FAIR? Who are Clegg and Cameron kidding?

According to a report by the Institute of Fiscal Studies (IFS), the Budget has hit poorest families the hardest.

From the BBC

http://www.bbc.co.uk/news/business-11086137

In George Osborne's June Budget, the chancellor increased VAT from 17.5% to 20% and cut welfare spending.

Child benefit and public sector pay were frozen and 25% cut from public service spending.

The IFS said: "Low-income households of working age lose the most as a proportion of income from the tax and benefit reforms announced in the emergency Budget.

"Those who lose the least are households of working age without children in the upper half of the income distribution.

"They do not lose out from cuts in welfare spending, and they are the biggest beneficiaries from the increase in the income tax personal allowance."

The report also questioned the government's decision to use the Consumer Prices Index (CPI) instead of the Retail Prices Index (RPI) when calculating certain benefits.

The report said that more than three-quarters of benefit claimants were affected by increases in housing costs, which are included in the RPI.

Many analysts say that government spending cuts often have a disproportionate impact on the poorest households.

They site the example of Canada, which cut spending sharply in the 1990s and saw the gap between rich and poor widen.
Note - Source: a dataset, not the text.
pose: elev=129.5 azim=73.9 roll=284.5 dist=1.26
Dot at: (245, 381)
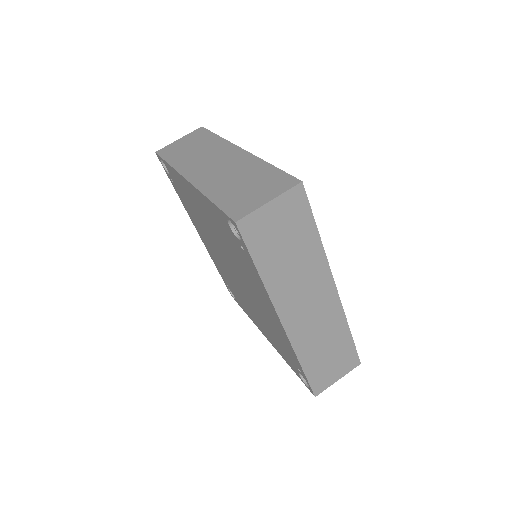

The same phenomenon has occurred in Sweden and Finland, they say.

Timescales

The BBC's chief economics correspondent Hugh Pym says the disagreement between the Treasury and the IFS over their forecasts was about timescales.

When George Osborne said in the Budget the measures were progressive, he was referring to changes taking effect by 2012. The IFS argues that we should look at a longer period, up to 2014, taking in a fuller range of measures including cuts to housing benefit.

On that basis, the IFS stands by its analysis that the full package of measures, taking in Alistair Darling's last Budget and Mr Osborne's changes, is regressive, our correspondent says.